Joan Águila jura el cargo de vicario general de la archidiócesis de Tarragona ante su obispo Joan Planellas

Les diré que ese vicario general de Tarragona se llama Joan Águila, que ya se hizo famoso por jurar su cargo en manga corta y con vaqueros delante de su obispo, que fue uno de los 450 curas y diáconos firmantes de la «Declaració sobre el Referèndum d’Autodeterminació», en la que se podía leer que era “legítima y necesaria la realización” y se animaba a los católicos a votar, que colgó del campanario de su parroquia una enorme pancarta amarilla con la palabra libertad, en favor de los golpistas catalanes, y que por ser vicario, como lo que significa la palabra de su cargo, obra en nombre del arzobispo de Tarragona, Joan Planellas, siempre que  no le desacredite, lo que no ha hecho nunca.

Por lo tanto, a mí la petición de perdón por los víctimas del franquismo que ha hecho el vicario general de Tarragona y, por lo tanto, también de su obispo, Joan Planellas, puesto que no le ha desautorizado, me parece de una hipocresía de tamaño buque, porque ninguno de los dos tiene nada que ver con lo que sucedió en la Guerra Civil.
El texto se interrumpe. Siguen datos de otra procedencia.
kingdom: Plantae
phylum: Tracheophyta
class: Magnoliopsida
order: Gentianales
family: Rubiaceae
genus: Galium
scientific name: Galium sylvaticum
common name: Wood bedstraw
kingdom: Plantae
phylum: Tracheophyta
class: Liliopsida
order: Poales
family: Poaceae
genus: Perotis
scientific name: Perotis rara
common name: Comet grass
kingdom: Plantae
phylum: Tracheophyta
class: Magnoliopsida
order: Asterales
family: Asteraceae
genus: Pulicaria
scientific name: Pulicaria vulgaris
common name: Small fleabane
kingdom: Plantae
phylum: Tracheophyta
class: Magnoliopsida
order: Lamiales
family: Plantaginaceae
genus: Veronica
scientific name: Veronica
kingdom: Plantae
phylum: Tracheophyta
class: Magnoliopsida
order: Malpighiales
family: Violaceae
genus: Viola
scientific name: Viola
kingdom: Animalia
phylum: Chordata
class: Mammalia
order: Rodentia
Sin embargo, si que tienen motivo para pedir perdón y no lo hacen por situaciones que son de su directa competencia. Se me ocurre, por ejemplo, que podían pedir perdón por tener su seminario vacío, donde según las últimas estadísticas oficiales solo hay tres seminaristas. Y claro con tan pocos candidatos, ni el obispo actual de Tarragona ni su vicario, a diferencia de lo que le sucedía a Manuel Irurita, se pueden sentir plenos de gozo por la ordenación sacerdotal de jóvenes seminaristas.

 

Javier Paredes

Catedrático emérito de Historia Contemporánea de la Universidad de Alcalá.